→ **Text**:
————————
Consolidating old logs in Eventia R61

[memnoch]

We have recently upgraded from NG AI R55 to NGX R61. We would like to consolidate the old logs and at the moment this is a very tedious, one log file at a time, manual process of the following:

Create new custom session
From a specific log file outside the sequence
Select the file
Then remove the session and rinse-repeat.

These doesn't seem to be an easy way to select either a batch of files or a specific time in the past. I have even looked at the command line but this doesn't look like it would help either.

Any suggestions most welcome. Thank you.

[chillyjim]

Script it using the CLI (remember to stop and remove the default consolidation session)


log_consolidator -R -e Yes -s <Log_Server_IP> -x Yes -o No -t Specified_Log -l <File_Name.log> -a Begin_of_Log -b <TABLE_NAME>

e.g.
log_consolidator -R -e Yes -s 192.10.11.12 -x Yes -o No -t Specified_Log -l 2005-12-23_111234_1.log -a Begin_of_Log -b MY_CONNECTIONS_TBL

[memnoch]

Thanks for that Chillyjim. I looked at the command template for it and don't remember seeing half those switches. I'll take another look on Monday when I'm back at work. The other option I had considered was 'fw mergefiles' and script that then use the GUI to bring in the single log file. Thanks again.

[memnoch]

That worked a treat. Thanks a lot. One last question, is this command fully documented anywhere on Check Points site? The reason I ask is as I mentioned before if you do 'log_consolidator /?' you get the following:

USAGE: log_consolidator -R -s LogServerIP [-g PV1Customer]
-R Run the Log Consolidator Engine process for a specific consolidation session.
-s The IP address of the Log Server to read logs from.
-g Optional: The name of the Provider-1 customer for which this session is running.

USAGE: log_consolidator -V
-V Show the Log Consolidator Engine version & build number.

USAGE: log_consolidator -C -m [ start | stop | terminate | exit] -s LogServerIP [-g PV1Customer] [-r Port]
-C Send a command to the to the log consolidator session as specified by LogServerIP and PV1Customer.
————————
→ **Material shown**:

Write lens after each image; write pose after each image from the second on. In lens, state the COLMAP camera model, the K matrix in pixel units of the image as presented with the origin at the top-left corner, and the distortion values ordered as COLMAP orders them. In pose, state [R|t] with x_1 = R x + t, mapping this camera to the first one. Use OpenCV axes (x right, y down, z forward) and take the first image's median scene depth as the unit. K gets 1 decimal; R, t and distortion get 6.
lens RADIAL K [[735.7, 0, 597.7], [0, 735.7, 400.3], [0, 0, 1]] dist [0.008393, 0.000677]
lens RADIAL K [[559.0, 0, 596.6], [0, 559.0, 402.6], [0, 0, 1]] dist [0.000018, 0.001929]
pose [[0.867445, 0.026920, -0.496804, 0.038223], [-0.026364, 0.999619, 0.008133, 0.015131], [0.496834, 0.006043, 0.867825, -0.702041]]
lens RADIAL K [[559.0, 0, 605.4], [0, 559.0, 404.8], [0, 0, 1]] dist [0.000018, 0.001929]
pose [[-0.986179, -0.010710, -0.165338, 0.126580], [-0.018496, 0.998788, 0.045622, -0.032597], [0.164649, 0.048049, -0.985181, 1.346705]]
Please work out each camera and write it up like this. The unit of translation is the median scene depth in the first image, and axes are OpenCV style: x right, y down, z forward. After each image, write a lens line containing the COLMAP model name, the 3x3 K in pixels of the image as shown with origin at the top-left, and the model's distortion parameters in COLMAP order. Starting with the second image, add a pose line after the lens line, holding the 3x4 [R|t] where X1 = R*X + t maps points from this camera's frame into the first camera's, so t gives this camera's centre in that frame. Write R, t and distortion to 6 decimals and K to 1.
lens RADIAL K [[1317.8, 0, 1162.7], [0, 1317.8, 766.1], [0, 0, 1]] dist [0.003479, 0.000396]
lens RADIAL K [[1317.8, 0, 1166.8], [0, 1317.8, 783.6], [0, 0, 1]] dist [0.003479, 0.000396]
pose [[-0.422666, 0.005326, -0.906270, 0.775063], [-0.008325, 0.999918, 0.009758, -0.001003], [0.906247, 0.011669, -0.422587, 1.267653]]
————————
→ **Tasks and exercises**:
A: Reproduce the passage of the Eventia log consolidation thread that begins with the words "That worked a" and ends with "specific consolidation session.".
B: Carry on the Eventia log consolidation thread from the point where it stops.

→ **Your responses**:
A:
That worked a treat. Thanks a lot. One last question, is this command fully documented anywhere on Check Points site? The reason I ask is as I mentioned before if you do 'log_consolidator /?' you get the following:

USAGE: log_consolidator -R -s LogServerIP [-g PV1Customer]
-R Run the Log Consolidator Engine process for a specific consolidation session.

B:
-m Command. The command can be one of the following:
start - Start a stopped Log Consolidator Engine session with the last configuration.
stop - Stop (shutdown) a started Log Consolidator Engine session and write all pending information to the database.
terminate - Force the Log Consolidator Engine to terminate the consolidation immediately and discard pending information.
exit - Exit the main Log Consolidator Engine process (discards pending information).
-s The IP address of the Log Server to read logs from.
-g Optional: The name of the Provider-1 customer for which this session is running.

USAGE: log_consolidator -L -s LogServerIP [-g PV1Customer] [-r log_consolidator Port]
Get log file information from the log server and write the results to $RTDIR/conf/<session>/logs_info.conf.

USAGE: log_consolidator -M -s LogServerIP [-g PV1Customer] [-r log_consolidator Port]
Get a consolidation session's status information.

USAGE: log_consolidator -X -s LogServerIP [-g PV1Customer]
Check if a consolidation session's process is currently running.

This doesn't show many of the switches that you detailed.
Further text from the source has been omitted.